There are more substantive ways in which VCs and college presidents share a similar perspective on life. These two seemingly disparate professions are both critical to the future, and not only do they have traits in common when they work together, but good things also happen.

Take the embracing of the virtual world. The concept began with academics and was quickly embraced and expanded upon by venture capitalists resulting in new companies and online experiences worldwide. 
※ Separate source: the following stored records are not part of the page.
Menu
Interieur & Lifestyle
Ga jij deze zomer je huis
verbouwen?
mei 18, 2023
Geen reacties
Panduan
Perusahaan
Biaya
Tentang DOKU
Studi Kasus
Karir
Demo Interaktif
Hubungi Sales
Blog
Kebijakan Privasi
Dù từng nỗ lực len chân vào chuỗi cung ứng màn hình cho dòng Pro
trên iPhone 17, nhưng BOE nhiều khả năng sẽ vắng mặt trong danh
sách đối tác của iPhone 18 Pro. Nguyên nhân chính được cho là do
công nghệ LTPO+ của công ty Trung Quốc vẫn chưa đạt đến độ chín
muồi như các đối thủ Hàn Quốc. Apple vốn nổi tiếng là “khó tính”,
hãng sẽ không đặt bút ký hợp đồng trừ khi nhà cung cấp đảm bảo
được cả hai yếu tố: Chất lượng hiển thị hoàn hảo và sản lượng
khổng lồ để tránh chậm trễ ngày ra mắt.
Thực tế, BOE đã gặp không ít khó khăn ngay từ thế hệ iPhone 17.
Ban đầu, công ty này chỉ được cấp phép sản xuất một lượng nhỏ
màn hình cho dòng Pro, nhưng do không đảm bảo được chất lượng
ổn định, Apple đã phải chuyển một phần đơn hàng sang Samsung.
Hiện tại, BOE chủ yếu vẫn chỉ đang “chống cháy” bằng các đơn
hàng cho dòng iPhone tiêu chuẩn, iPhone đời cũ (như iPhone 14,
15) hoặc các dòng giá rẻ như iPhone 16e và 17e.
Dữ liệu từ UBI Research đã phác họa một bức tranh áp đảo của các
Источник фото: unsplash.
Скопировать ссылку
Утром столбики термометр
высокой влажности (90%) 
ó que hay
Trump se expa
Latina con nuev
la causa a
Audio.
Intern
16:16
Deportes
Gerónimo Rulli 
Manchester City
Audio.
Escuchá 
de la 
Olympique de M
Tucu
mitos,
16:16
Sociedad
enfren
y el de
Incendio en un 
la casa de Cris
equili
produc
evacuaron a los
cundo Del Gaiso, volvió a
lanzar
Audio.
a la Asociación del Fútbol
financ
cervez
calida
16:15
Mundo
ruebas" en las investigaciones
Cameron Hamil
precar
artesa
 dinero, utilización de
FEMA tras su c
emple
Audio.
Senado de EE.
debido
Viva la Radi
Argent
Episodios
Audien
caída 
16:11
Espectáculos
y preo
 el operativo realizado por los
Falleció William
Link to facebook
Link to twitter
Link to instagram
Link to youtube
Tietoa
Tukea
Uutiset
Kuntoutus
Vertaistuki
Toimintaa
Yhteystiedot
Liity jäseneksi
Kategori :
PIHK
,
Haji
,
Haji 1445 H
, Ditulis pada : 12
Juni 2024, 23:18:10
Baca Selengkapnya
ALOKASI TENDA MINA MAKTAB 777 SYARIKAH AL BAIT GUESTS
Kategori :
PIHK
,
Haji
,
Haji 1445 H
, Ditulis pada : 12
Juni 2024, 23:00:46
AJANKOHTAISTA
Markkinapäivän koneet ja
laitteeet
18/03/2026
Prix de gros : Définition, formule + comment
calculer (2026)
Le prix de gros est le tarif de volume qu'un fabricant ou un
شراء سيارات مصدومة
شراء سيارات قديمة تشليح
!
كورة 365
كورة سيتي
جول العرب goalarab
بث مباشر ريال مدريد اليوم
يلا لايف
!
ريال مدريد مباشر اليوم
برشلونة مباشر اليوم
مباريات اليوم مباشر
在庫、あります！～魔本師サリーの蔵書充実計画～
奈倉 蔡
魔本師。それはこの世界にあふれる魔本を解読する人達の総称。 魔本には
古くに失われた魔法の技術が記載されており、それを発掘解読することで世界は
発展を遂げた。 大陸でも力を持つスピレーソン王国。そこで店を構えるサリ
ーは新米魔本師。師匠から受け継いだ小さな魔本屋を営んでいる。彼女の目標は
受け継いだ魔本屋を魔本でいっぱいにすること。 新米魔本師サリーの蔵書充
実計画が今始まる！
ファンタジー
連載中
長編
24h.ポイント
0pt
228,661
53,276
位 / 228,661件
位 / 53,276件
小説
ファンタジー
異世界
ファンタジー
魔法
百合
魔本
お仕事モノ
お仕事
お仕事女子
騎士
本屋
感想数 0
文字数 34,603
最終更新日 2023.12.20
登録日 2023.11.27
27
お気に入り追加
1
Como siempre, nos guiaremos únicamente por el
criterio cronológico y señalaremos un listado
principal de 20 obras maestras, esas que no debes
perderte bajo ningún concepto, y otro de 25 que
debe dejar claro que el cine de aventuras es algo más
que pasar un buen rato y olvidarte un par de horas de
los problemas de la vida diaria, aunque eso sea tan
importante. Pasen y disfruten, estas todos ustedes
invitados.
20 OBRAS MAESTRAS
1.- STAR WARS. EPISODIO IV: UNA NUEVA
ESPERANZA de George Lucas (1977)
Similarities Between College Presidents and VCs

For the benefit of innovation and education, let’s acknowledge the similarities between VCs and college presidents. Here are just a few: 

Planning

  1. Rely on “pattern recognition” in considering possibilities. Does the entrepreneur show something that signals future success? Did the basketball coach have an overall winning record before? When making decisions about the future, the data is often incomplete. As both VCs and presidents may comment, “It has never been done before.”  Both must rely on instincts and judgment to create the future, sometimes against the grain.
  2. Must follow investments closely. The model is not to spend some money and hopes it works; it is to allocate resources and ensure something good comes out the other end. The “end” may be five or ten years in the future, and the need to follow never ends.
  3. Need ideas. The more, the better. It’s better to consider ten ideas in the hopes that one might be worth the investment, whether it’s a new technology or a new academic program. When the deal flow or the demands on a college budget dry up, it’s a warning sign that the ideas aren’t coming.
  4. Require a wealth of information. Investment considerations can run from autism analysis to video games, and academic decisions can run from athletics to zoology. Renaissance-type people are required.   It’s not a matter of SAT scores. It’s a matter of intellectual curiosity.
  5. Can see the future. The VC sees through entrepreneurs and technologies, and the college president sees the future through the students and institutional research. Both need to view the future world with optimism.

Execution

  1. Have to show a return on investment. The capital required to be successful in both roles is immense. An ROI must be shown for the fund or the college to survive. Both pay a lot of attention to this metric. A lack of an ROI could be a career-shortening event.
  2. They can benefit disproportionately from a big win. Win an NCAA title, and the entire institution will benefit in fundraising, enrollment, and branding. See Duke or Gonzaga. Make a tremendous investment, and you have the Midas Touch, and the fund’s reputation is set forever. See Google or Twitter and Sequoia and Accel Partners.
  3. Have many constituents to please. For the VC, the list includes investors, partners, entrepreneurs, other investors, and the entire tech world. For presidents, the list includes alumni, faculty, students, and residents. Oh, and then there is the family.
  4. Make decisions that don’t make sense. A VC might invest in cold fusion, a never proven technology. A college president may build a new sports center amid budget cuts. Only time will tell if the decision makes sense.
  5. Rely on the success of teams. Any VC will report that the entrepreneurial team is more important than the technology. Any college president will say that without a great team, success will be elusive. Creating teams is the critical part of each job.

Resource Allocation

  1. Both have limited resources to spread around. Even the big venture funds are not limitless, and monies must be set aside for future investments. No college president has enough money to keep everyone happy. At a time of creating big funds and increasing tuition, both need to overcome the perception of having unlimited resources at hand.
  2. Both must rely on funding sources. Both are always raising money. The well of money always needs to be refreshed in the venture world or higher education. Effective leaders in both are always raising money.

What Comparison Can Teach Us

Good leadership requires so many special traits. Key among them is a unique blend of judgment, risk-taking, and keeping lots of people happy. VCs and college presidents are related like twins of different mothers in these unique traits. Both groups are trying to make the world a little better.